Tuesday 20 August 2019

Comment - Denmark ran out of ideas in the face of Shane Duffy's dominance

Shane Duffy of Republic of Ireland signals to a teammate during the FIFA 2018 World Cup Qualifier Play-off 1st Leg match between Denmark and Republic of Ireland at Parken Stadium in Copenhagen, Denmark. Photo by Seb Daly/Sportsfile
Shane Duffy of Republic of Ireland signals to a teammate during the FIFA 2018 World Cup Qualifier Play-off 1st Leg match between Denmark and Republic of Ireland at Parken Stadium in Copenhagen, Denmark. Photo by Seb Daly/Sportsfile
James McClean
Eamonn Sweeney

Eamonn Sweeney

'A lot done, a lot more to do', as the man said. Yet there can be no denying that the route to Russia has come into much sharper focus after a stalemate expertly contrived by Martin O'Neill and his players. It might have been the furthest thing imaginable from a classic match, but it was a classic away performance.

It says everything about the game that after all our worry about Christian Eriksen, it was Denmark's unsung left-back Jens Stryger Larsen who proved to be the home team's main dangerman. It was Larsen who got round the back in the 13th minute before firing in a ferocious volley which brought a fine save from Darren Randolph, who whipped in a superb cross for Yusuf Poulsen to test the keeper near the end of normal time, and who had a shot deflected wide by Cyrus Christie shortly afterwards.

Eriksen's performance, on the other hand, mirrored that of his team. There were occasional skilful moments and suggestions that he might be about to cut loose, but in the end he seemed a frustrated figure, as little able to impose his personality on the game as Gareth Bale and Zlatan Ibrahimovic had been in their jousts against O'Neill's Ireland.

Predictions that Denmark would pass their way through Ireland proved ill-founded. Instead their main weapon was a diagonal ball aimed in the direction of the wing guarded by the inexperienced pair of Cyrus Christie and Callum O'Dowda. It seemed likely to pay dividends in the first twenty minutes but both Christie and O'Dowda grew in confidence as the game went on. By the end of the first half, Christie was getting forward to have Ireland's best chance of the match, only Kasper Schmeichel's shoulder preventing the breakaway goal which would have made this a smash-and-grab raid like that perpetrated in Cardiff.

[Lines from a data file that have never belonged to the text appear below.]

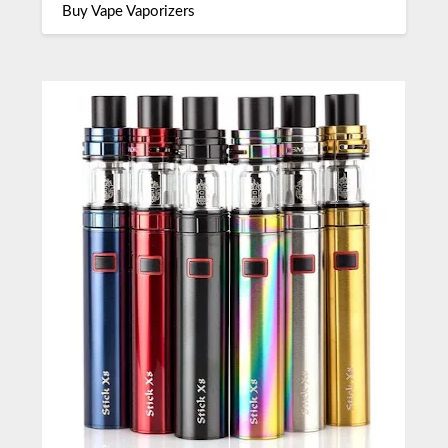
Buy Vape Vaporizers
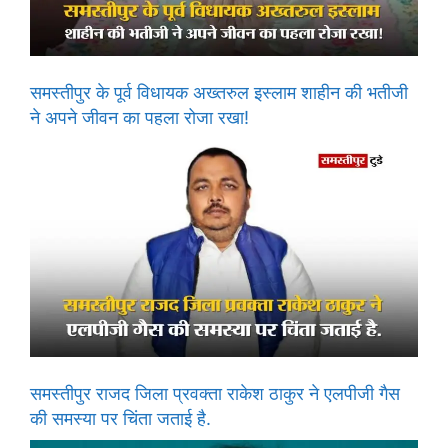
समस्तीपुर के पूर्व विधायक अख्तरुल इस्लाम शाहीन की भतीजी
ने अपने जीवन का पहला रोजा रखा!
समस्तीपुर राजद जिला प्रवक्ता राकेश ठाकुर ने एलपीजी गैस
की समस्या पर चिंता जताई है.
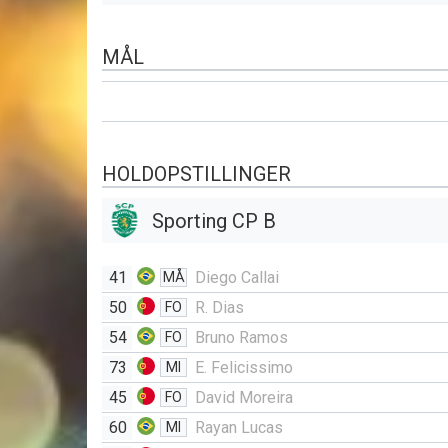
MÅL
HOLDOPSTILLINGER
Sporting CP B
41
Diego Callai
MÅ
50
R. Dias
FO
54
Bruno Ramos
FO
73
E. Felicissimo
MI
45
David Moreira
FO
60
Rayan Lucas
MI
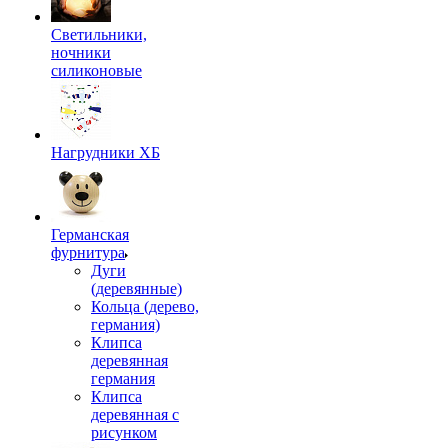
Светильники,
ночники
силиконовые
Нагрудники ХБ
Германская
фурнитура
Дуги
(деревянные)
Кольца (дерево,
германия)
Клипса
деревянная
германия
Клипса
деревянная с
рисунком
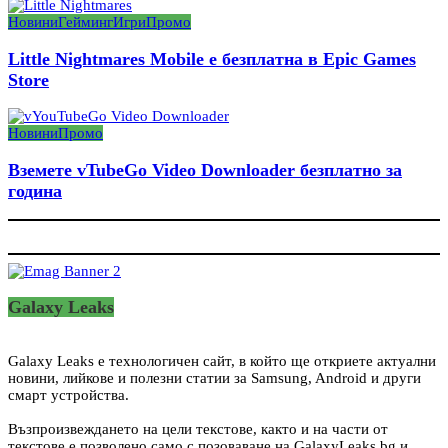
Новини
Гейминг
Игри
Промо
Little Nightmares Mobile е безплатна в Epic Games
Store
Новини
Промо
Вземете vTubeGo Video Downloader безплатно за
година
Galaxy Leaks
Galaxy Leaks е технологичен сайт, в който ще откриете актуални
новини, лийкове и полезни статии за Samsung, Android и други
смарт устройства.
Възпроизвеждането на цели текстове, както и на части от
текстове е позволено само с позоваване на GalaxyLeaks.bg и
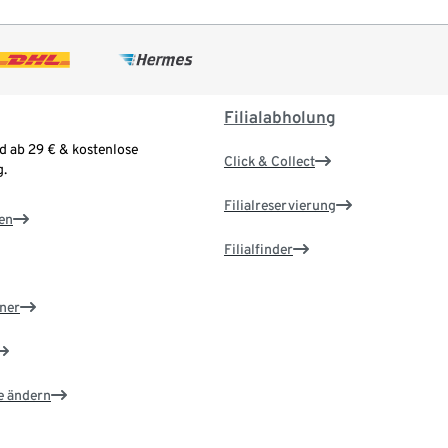
Filialabholung
d ab 29 € & kostenlose
Click & Collect
.
Filialreservierung
en
Filialfinder
ner
e ändern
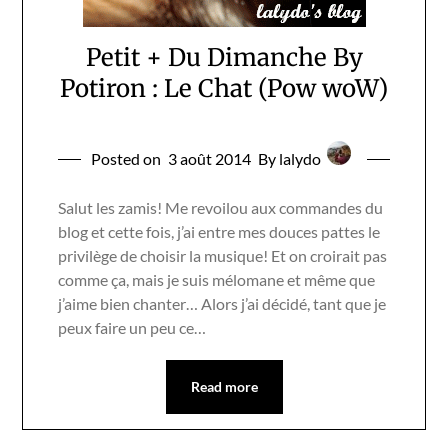
Petit + Du Dimanche By
Potiron : Le Chat (Pow woW)
Posted on
3 août 2014
By lalydo
Salut les zamis! Me revoilou aux commandes du
blog et cette fois, j’ai entre mes douces pattes le
privilège de choisir la musique! Et on croirait pas
comme ça, mais je suis mélomane et même que
j’aime bien chanter… Alors j’ai décidé, tant que je
peux faire un peu ce…
Read more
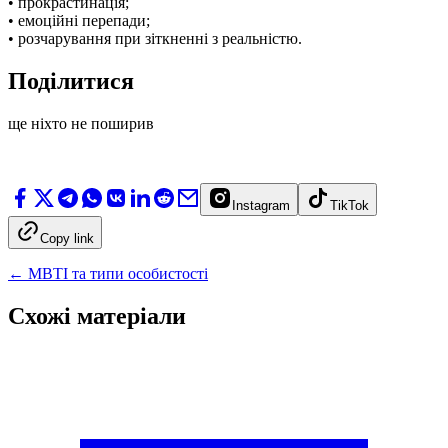
• прокрастинація;
• емоційні перепади;
• розчарування при зіткненні з реальністю.
Поділитися
ще ніхто не поширив
Instagram
TikTok
Copy link
←
MBTI та типи особистості
Схожі матеріали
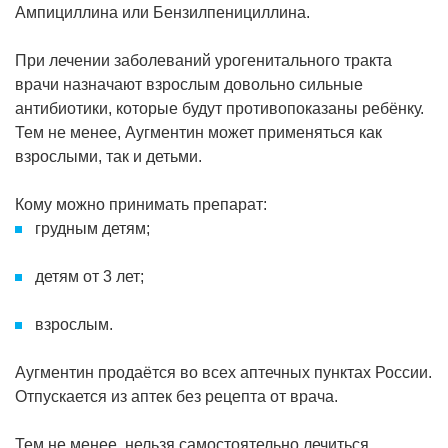
Ампициллина или Бензилпенициллина.
При лечении заболеваний урогенитального тракта
врачи назначают взрослым довольно сильные
антибиотики, которые будут противопоказаны ребёнку.
Тем не менее, Аугментин может применяться как
взрослыми, так и детьми.
Кому можно принимать препарат:
грудным детям;
детям от 3 лет;
взрослым.
Аугментин продаётся во всех аптечных пунктах России.
Отпускается из аптек без рецепта от врача.
Тем не менее, нельзя самостоятельно лечиться,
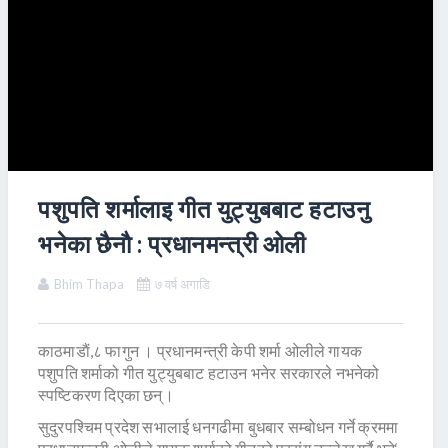
पशुपति शर्मालाइ गीत युट्युबबाट हटाउनु
भनेका छैनाै : प्रधानमन्त्री ओली
Bhim Thapa
७ वर्ष अगाडि
काठमाडाैं,८ फागुन । प्रधानमन्त्री केपी शर्मा ओलीले गायक
पशुपति शर्माको गीत युट्युबबाट हटाउन भनेर सरकारले नभनेको
स्पष्टिकरण दिएका छन्।
सुदुरपश्चिम प्रदेश सभालाई धनगढीमा बुधबार सम्बोधन गर्ने क्रममा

It was a full-back's kind of night. If Denmark's creativity was stifled, Ireland's was non-existent on the night. Even by our own standards the failure to string passes together in the opposition half gave cause for concern. At times it looked as though we were trying to participate in one of those tactical kicking duels beloved of rugby union.

Yet there isn't much point raining the usual criticism down on O'Neill for not enabling the kind of creative football which would have been inappropriate on the night. The mission was to come away with a result which would set things up for the second leg. That mission was accomplished and the team's ability to almost always do what is required in a particular situation means we should face into Tuesday with confidence.

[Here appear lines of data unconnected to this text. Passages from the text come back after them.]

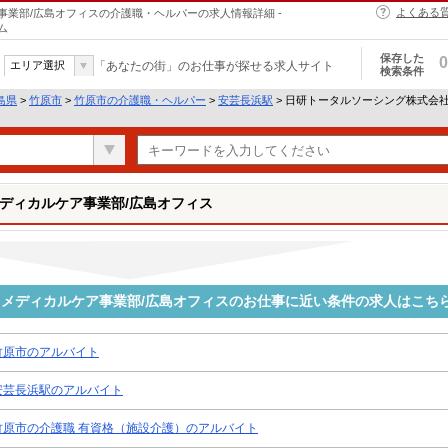
よくある
業部/広島オフィスの介護職・ヘルパーの求人情報詳細 -
ム
保存した
0
エリア選択
「あなたの街」のお仕事が探せる求人サイト
検索条件
島県
>
竹原市
>
竹原市の介護職・ヘルパー
>
安芸長浜駅
> 日研トータルソーシング株式会
ディカルケア事業部/広島オフィス
メディカルケア事業部/広島オフィスのお仕事に近い条件の求人はこち
竹原市のアルバイト
安芸長浜駅のアルバイト
竹原市の介護職 有資格（施設介護）のアルバイト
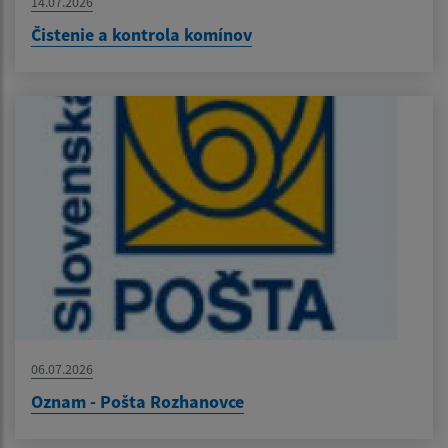
14.07.2026
Čistenie a kontrola komínov
06.07.2026
Oznam - Pošta Rozhanovce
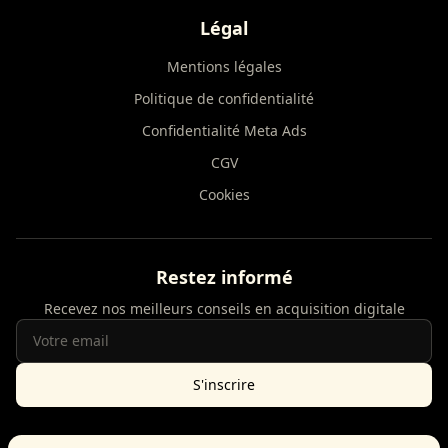
Légal
Mentions légales
Politique de confidentialité
Confidentialité Meta Ads
CGV
Cookies
Restez informé
Recevez nos meilleurs conseils en acquisition digitale
S'inscrire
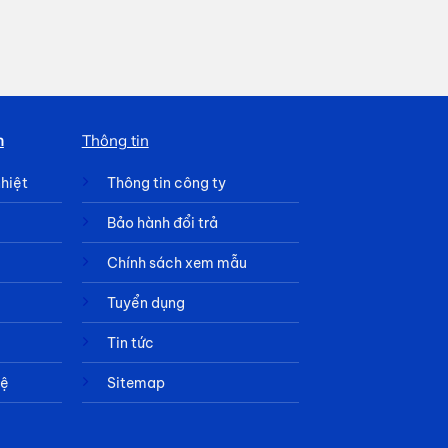
h
Thông tin
nhiệt
Thông tin công ty
Bảo hành đổi trả
Chính sách xem mẫu
Tuyển dụng
Tin tức
hệ
Sitemap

The late Danish flurry seemed to have a kind of urgency behind it which suggested they felt they needed a goal on the night. The reaction of their fans added to the impression of a home conviction that they'd blown their big opportunity. Only once did things pass out of Ireland's control. It was when Eriksen's shot was parried by Randolph into the path of Pione Sisto who had most of the goal to aim at. Sisto put his shot wide and his overall performance typified Denmark. All sizzle and no steak, the Celta Vigo man was withdrawn, the latest player to find out that Ireland are much more difficult opposition than they look at first sight.

Tuesday presents a different kind of challenge, yet anyone expecting Ireland to come out with all guns blazing will be sorely disappointed. We might not be as cautious as we were last night but chances are Denmark will dominate the possession stats yet again.

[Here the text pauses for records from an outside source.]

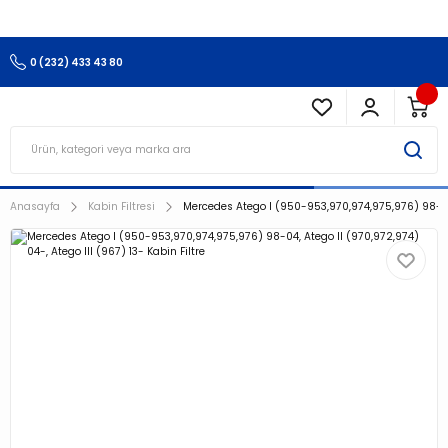
3.500 TL Ve Üzeri Alışverişlerinizde Kargo Ücretsiz !!!!!
0 (232) 433 43 80
Anasayfa
Kabin Filtresi
Mercedes Atego I (950-953,970,974,975,976) 98-04, 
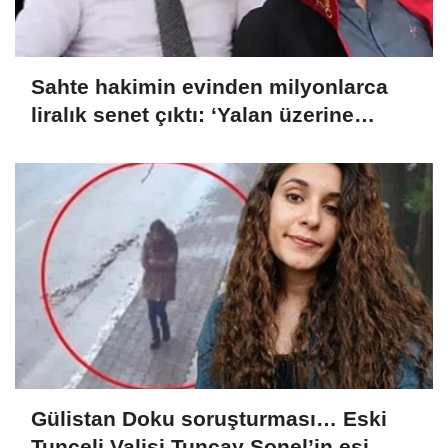
Sahte hakimin evinden milyonlarca
liralık senet çıktı: ‘Yalan üzerine
kurmuş olduğum bir hayatım var’
Gülistan Doku soruşturması… Eski
Tunceli Valisi Tuncay Sonel’in eşi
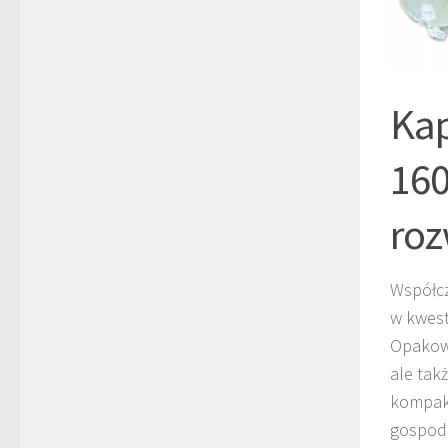
Kap
160
roz
Współcz
w kwest
Opakowa
ale tak
kompakt
gospoda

Yet the key thing in Copenhagen was that while Denmark's percentage share of the ball was generally in the high sixties, the game didn't seem that one sided. This was not your Stuttgart- or Moscow-style siege, it was a more relaxed affair, a blockade perhaps rather than a bombardment. This is a team we can beat.

The old cliché is that after the first leg of a match you're just at half-time. But with home advantage to come on what should be a very emotional night and with the possibility of an extra half-hour to get the job done if needed, Ireland will have the breeze and the slope behind them in the second half.

Will it be enough? Looking at the way that Denmark ran out of ideas here, at the dominance of Duffy, the hints from McClean of what he may do with better quality ball, the sense that Ireland were exerting their will on the game as time began to run out, you feel quietly confident about our prospects. Chances are Tuesday's game won't be a thriller in the football sense either. But it will have a nation on the edge of its collective seat.